Tout autour de Gershwin
New York, le savez-vous ?, est une ville changeante et pas seulement sous la pluie. Elle se transforme à une vitesse sidérante. La ville qui ne dort jamais – pour citer la chanson du film éponyme de Scorcese – est aussi celle qui connaît destructions et reconstructions. Absentez-vous quelques temps, revenez sur les lieux que vous avez connus et vous êtes gagné par une « étrange familiarité » qui fait que vous ne reconnaissez rien tout en ayant l’impression de tout reconnaître.

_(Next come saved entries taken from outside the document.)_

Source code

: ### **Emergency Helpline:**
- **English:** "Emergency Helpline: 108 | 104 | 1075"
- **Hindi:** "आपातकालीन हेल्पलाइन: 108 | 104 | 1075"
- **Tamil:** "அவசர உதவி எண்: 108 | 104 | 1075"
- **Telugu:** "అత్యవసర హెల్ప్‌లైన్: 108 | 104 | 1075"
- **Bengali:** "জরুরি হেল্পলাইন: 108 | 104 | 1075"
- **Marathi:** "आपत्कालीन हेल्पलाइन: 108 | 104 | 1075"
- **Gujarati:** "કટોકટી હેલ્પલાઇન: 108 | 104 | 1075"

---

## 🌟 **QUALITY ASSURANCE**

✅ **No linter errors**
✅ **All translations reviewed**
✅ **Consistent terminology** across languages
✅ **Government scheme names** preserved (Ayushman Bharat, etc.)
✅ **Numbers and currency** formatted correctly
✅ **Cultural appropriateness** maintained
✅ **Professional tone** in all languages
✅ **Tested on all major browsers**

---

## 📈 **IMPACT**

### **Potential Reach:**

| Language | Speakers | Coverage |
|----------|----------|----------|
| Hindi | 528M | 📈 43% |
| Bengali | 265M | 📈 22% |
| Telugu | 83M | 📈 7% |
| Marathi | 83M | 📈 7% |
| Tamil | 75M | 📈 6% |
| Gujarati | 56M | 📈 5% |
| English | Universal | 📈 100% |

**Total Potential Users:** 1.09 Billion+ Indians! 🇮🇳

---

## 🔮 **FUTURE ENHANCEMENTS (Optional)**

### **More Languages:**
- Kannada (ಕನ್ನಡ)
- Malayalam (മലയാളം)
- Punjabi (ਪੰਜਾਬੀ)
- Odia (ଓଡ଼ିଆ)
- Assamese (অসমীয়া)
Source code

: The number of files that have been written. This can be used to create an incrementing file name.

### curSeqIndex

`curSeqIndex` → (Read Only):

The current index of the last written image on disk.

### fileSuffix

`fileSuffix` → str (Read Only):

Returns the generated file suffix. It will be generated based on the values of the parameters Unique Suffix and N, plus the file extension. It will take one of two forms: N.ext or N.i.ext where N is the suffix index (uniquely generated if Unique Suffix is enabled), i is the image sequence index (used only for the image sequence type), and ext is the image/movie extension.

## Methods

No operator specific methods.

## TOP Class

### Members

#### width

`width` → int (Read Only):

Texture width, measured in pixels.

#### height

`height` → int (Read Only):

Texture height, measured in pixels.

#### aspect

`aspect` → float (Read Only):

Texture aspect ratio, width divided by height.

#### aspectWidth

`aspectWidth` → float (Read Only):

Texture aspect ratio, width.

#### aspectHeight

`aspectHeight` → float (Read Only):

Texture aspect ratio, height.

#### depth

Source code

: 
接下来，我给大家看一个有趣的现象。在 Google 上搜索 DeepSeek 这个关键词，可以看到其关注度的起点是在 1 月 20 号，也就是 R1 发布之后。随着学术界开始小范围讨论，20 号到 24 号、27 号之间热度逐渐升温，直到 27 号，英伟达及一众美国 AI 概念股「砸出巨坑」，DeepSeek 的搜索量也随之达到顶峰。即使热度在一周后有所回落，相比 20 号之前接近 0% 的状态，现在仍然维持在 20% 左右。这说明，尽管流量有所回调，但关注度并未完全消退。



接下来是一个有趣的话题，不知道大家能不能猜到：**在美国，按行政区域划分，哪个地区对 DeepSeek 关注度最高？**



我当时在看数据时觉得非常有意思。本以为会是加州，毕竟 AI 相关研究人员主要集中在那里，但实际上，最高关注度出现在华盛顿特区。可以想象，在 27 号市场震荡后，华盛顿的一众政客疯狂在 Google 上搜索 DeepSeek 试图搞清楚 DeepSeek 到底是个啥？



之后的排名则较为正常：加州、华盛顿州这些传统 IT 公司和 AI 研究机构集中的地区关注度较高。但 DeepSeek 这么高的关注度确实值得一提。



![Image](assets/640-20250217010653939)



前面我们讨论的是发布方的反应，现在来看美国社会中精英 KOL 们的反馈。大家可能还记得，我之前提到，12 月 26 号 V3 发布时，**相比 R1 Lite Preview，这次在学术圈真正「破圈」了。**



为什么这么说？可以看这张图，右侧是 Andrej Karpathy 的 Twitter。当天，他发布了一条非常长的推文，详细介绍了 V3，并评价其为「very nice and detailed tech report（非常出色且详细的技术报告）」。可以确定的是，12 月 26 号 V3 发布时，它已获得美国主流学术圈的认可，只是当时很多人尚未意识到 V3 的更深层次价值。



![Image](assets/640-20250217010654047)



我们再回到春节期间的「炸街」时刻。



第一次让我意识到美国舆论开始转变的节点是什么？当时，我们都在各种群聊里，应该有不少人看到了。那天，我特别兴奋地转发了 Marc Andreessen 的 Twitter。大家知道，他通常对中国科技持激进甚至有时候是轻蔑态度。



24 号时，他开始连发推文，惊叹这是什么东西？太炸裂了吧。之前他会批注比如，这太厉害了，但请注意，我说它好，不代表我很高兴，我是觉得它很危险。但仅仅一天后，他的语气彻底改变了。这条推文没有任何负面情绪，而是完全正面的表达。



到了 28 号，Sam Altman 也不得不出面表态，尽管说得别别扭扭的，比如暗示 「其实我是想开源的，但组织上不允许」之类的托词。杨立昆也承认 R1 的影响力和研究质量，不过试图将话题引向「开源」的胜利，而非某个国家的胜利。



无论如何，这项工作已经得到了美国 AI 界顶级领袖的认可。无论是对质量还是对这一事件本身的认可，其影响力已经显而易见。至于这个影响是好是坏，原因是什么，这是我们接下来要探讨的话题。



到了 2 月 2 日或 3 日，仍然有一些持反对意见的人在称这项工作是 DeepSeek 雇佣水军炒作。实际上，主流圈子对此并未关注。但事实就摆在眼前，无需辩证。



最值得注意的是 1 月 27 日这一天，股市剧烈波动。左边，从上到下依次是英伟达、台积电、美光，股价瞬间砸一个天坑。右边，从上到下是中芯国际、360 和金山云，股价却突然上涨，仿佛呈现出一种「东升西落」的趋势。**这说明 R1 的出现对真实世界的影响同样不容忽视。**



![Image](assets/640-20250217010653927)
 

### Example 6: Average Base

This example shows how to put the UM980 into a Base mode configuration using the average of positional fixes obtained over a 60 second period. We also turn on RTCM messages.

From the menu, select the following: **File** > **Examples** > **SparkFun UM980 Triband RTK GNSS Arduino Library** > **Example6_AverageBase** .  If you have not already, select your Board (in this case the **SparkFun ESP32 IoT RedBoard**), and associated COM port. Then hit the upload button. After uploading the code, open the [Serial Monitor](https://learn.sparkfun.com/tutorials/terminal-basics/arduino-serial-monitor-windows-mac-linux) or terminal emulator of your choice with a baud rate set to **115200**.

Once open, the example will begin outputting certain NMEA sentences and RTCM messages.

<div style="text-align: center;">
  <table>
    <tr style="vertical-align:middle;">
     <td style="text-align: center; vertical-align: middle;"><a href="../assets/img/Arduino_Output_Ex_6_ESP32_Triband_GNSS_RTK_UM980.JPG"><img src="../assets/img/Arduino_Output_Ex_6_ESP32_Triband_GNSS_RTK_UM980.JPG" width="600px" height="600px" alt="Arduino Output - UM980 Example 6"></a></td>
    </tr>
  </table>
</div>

Gershwin, George tout, autant que son frère Ira – diminutif de Israël – sont liés à New York celle des années 1920/30, cette ville qui danse au son du jazz. George marquera de sa musique cette ville. Elle lui avait permis, New York, avec ses quartiers habités par des populations aux cultures diverses et aux musiques dansantes de se former, de prendre ici ou là de quoi se constituer son propre bagage et d’offrir, en retour une sorte de synthèse permettant de sortir de l’acculturation pour construire une autre référence, pour permettre l’accession à une citoyenneté nouvelle.
Reprendre les thèmes de Gershwin devenu des standards, des morceaux de cette culture orale américaine est une gageure difficile à relever. Il y fallait de la folie et un peu d’empathie entre les musiciens et les auditeurs. Il fallait aussi trouver une atmosphère qui ouvre des portes tout en laissant les murs absorber la tradition pour bousculer gentiment toute la poussière accumulée pour revenir à Gershwin.
C’est à cette entreprise hasardeuse que Stephan Oliva, piano et Jean-Marc Foltz, clarinettes, se sont consacrée. Un trio comme l’indique le titre : « Foltz/Gershwin/Oliva », le compositeur prenant ici toute sa place. Ils pourraient être quatre : le silence y prend sa part, ou cinq, New York se rajoute présente dans l’iconographie superbe qui permet de faire visiter la ville des années Gershwin. Peut-être plus encore… Vous sûrement…
Ne ratez pas ce voyage. Il vous changera et il changera aussi votre rapport à Gershwin. Stephan Oliva fait encore la preuve qu’il est un grand pianiste capable de toutes les audaces en faisant croire – astuce suprême – qu’il est classique » et Jean-marc Foltz précède, accompagne avec des clarinettes exprimant tous les méandres d’un monde qui n’en manquent pas. Un hymne aussi à la fraternité dont nous souffrons toutes et tous de l’absence. Un grand album.
Nicolas Béniès.
« Foltz/Gershwin/Oliva », Jean-Marc Foltz, Stephan Oliva, Vision Fugitive distribué par Harmonia Mundi.
PS Ils seront le 12 novembre 2016 au Festival d’Jazz Nevers.